Statistical power calculators
This webpage contains a free set of statistical test power calculators.
The power of a test is the probability of rejecting the null hypothesis, H0, when it is false.
The test power calculator computes the test power based on the sample size and effects size and generates an accurate power analysis chart.
A larger sample size increases the statistical power.
Power = 1- β.
β is the probability of a Type II error, which occurs when the null hypothesis fails to be rejected even though it is false.
Researchers usually choose a power of 0.8, meaning the Beta level (β), the maximum probability of Type II error, or failure to reject an incorrect H0, is 0.2.
The commonly used significance level (α), which represents the maximum probability of type I error, is 0.05.
In this case the Beta level (β) is four times larger than the significance level (α), as rejecting a true null hypothesis is considered more severe than failing to reject a false null hypothesis.
Power analysis chart
All the calculators generate the following chart based on the real values you entered and the calculations performed by the calculator.

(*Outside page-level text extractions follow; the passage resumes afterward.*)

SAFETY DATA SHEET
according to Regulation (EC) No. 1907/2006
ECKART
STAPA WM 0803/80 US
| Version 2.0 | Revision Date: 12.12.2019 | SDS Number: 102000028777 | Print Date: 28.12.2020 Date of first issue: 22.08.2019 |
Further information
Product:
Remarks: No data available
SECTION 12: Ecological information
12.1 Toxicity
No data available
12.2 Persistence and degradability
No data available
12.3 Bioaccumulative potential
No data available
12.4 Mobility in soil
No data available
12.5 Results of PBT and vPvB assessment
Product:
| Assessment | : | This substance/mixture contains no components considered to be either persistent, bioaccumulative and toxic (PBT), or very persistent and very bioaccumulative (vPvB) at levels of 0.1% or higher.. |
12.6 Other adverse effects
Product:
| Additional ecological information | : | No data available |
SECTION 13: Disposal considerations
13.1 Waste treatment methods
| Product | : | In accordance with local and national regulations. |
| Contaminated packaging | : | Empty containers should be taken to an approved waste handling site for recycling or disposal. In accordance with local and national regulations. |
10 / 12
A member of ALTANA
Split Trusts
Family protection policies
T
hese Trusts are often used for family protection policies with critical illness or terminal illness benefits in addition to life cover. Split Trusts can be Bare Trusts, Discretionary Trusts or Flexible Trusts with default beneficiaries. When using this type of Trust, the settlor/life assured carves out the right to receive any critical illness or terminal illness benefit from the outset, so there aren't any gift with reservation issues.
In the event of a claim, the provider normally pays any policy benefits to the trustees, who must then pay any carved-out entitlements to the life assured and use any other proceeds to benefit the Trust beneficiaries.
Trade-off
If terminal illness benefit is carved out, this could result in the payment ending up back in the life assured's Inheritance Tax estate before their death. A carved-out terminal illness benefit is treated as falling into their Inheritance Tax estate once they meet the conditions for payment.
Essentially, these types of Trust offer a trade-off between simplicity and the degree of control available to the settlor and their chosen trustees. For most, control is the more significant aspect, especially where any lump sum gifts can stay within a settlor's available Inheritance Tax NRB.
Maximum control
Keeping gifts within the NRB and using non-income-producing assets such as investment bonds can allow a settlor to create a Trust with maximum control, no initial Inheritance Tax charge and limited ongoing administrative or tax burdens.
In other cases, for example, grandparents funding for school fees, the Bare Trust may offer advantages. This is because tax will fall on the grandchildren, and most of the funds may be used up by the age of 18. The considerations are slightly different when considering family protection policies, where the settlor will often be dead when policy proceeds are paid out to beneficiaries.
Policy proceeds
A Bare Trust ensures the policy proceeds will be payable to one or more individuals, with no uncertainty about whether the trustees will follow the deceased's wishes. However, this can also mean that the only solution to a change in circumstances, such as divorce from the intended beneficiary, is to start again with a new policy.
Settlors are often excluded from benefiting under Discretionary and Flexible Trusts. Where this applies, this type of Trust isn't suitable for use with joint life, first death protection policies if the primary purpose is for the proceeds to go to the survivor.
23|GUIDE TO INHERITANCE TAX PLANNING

Region of Acceptance: Accept the null hypothesis (H0) if the test statistic falls within this region.
Region of Rejection: Reject the null hypothesis (H0) if the test statistic falls within this region.
Grey area: The probability of accepting H0 when H0 is true.
Significance level (α): The probability of Type I error, rejecting H0 when H0 is true.
Beta (β): The probability of Type II error, failing to reject H0 when H0 is false.
Test power: The probability of rejecting H0 when H0 is false.